Hatcher is a 21-year-old college student and running a team is all brand new to him, but he’s ready to take on the responsibility and bring ABO to Elyria.
“I’m really excited for this. Alternative Baseball Organization is awesome. Taylor Duncan is awesome,” Hatcher said. “The fact that Alternative Baseball Organization is giving people with special needs opportunities to play what I think is the greatest game on earth is just awesome to me.”
While Hatcher has never managed a team, he has plenty of baseball experience.
From 2014 to 2018, Hatcher was a batboy for the Lake Erie Crushers and worked with the Florence Y’alls in Kentucky for two years.
“I’ve always loved the game, really from birth," Hatcher said. “I know I love the game and love being around the game.”
Hatcher is looking forward to creating a genuine baseball experience for all of his players on the Explorers, making sure the local community has equal opportunity to enjoy America’s pastime.
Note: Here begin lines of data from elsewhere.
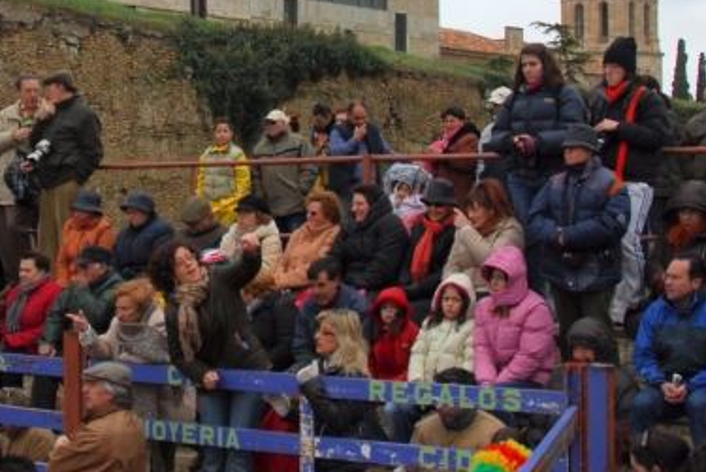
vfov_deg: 16.5
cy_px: 63
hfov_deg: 24.5
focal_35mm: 82
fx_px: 1610
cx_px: 183
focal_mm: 20
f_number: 5.6
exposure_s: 1/250
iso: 100
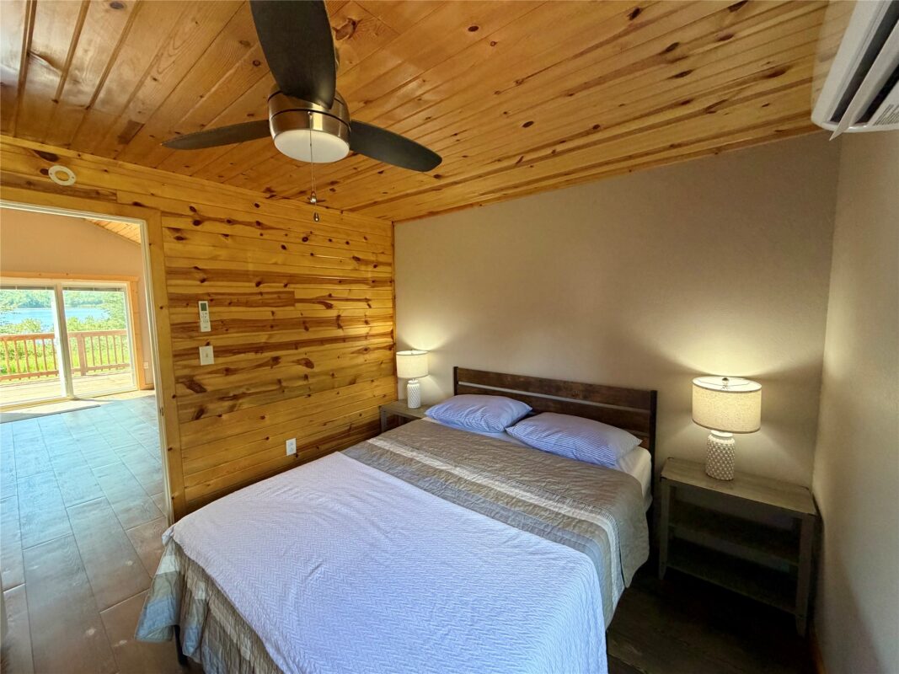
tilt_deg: -6.1
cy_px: 337
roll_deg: +1.0
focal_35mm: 14
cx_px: 450
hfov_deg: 102.1
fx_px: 364
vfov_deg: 85.7
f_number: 2.2
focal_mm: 2.22
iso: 320
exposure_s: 1/120
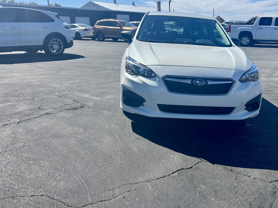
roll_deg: +1.1
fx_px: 265
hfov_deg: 54.7
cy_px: 90
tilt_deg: -13.4
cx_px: 175
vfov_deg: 42.8
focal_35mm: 33
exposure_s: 1/4831
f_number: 1.5
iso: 50
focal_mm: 5.7
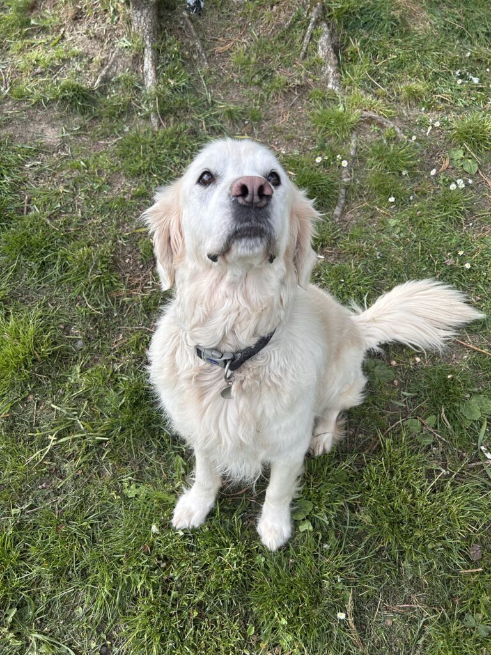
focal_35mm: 26
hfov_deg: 53.1
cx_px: 246
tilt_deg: -46.2
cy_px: 328
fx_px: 492
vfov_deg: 67.3
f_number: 1.5
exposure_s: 1/1621
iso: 50
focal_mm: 5.7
“It's good baseball, it's good people and we're going to hopefully have a lot of fun. And of course we're trying to win,” Hatcher said.
As Alternative Baseball Organization’s newest team in Elyria begins to assemble and prepare for the season, players are joining the roster, including Cain Olejko.
Cain’s dad Chris signed him up for the league as soon as he caught word of it.
“He really loves baseball. But because being on the spectrum, his motor skills weren't advanced as most people in his age group. So I held him back from actually playing,” Chris said. “I mean, we play in our backyard and play catch and I take him to the park and everything, but he really had no outlet to do something that he really likes.”
Cain is 17 years old and is thrilled to be joining the Explorers.
“I’m most excited just to be part of the team and hopefully we can win some games,” Cain said.
Chris and Cain have been playing and watching baseball together for years and now, with ABO coming to Northeast Ohio, Cain finally gets to put his skills on the diamond.
“I've been watching baseball since I was a little kid,” Cain said. “Now since I get to actually be part of an actual team, this could be one of the things that change my life.”
Cain is ready to channel two players who he called his heroes: Corey Kluber and Carlos Santana, as he hopes to take the mound and also spend some time playing first base.
Chris has been working hard himself, scouting out fields for the Explorers to call home, fundraising and getting the community on board to not only come out and watch the games but to bring snacks and drinks for the players once the season starts.
As ABO plants its roots here in Northeast Ohio, players interested in joining the Explorers or organizers interested in starting another team in the area are welcome to reach out to the organization to get involved.
Plans for a fall season are in the works with the hope that some practices can start in July.